[Page-level text extractions]
::::::::
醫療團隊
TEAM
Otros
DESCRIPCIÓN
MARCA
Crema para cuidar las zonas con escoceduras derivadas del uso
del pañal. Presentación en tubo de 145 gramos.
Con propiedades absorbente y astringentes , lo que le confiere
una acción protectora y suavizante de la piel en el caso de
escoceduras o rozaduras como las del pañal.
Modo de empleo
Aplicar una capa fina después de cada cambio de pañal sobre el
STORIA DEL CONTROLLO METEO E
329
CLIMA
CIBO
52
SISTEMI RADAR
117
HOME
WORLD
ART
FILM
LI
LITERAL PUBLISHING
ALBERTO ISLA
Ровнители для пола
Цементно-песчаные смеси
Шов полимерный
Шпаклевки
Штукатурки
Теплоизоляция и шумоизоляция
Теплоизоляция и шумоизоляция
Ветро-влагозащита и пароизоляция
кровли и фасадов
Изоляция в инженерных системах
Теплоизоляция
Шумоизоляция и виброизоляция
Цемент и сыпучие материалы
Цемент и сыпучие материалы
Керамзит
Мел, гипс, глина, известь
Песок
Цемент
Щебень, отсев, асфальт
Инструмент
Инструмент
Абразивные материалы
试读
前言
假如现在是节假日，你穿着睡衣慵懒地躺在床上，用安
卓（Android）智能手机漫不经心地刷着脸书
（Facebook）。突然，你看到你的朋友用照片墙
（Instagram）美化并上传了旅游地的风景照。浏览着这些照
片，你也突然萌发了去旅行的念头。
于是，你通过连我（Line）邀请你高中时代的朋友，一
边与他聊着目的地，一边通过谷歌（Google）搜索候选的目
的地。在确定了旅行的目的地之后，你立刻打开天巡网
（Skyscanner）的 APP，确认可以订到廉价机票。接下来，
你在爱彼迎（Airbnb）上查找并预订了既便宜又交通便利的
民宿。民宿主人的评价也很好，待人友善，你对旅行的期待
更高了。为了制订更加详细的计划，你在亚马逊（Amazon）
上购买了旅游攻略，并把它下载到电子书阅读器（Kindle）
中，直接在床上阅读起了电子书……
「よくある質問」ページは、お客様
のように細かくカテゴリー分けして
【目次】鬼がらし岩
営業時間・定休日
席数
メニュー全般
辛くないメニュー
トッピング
::::::::
→ Work request: Check each line above for the string "pañal", then copy the ones that have it.

→ Written answer:
del pañal. Presentación en tubo de 145 gramos.
escoceduras o rozaduras como las del pañal.
Aplicar una capa fina después de cada cambio de pañal sobre el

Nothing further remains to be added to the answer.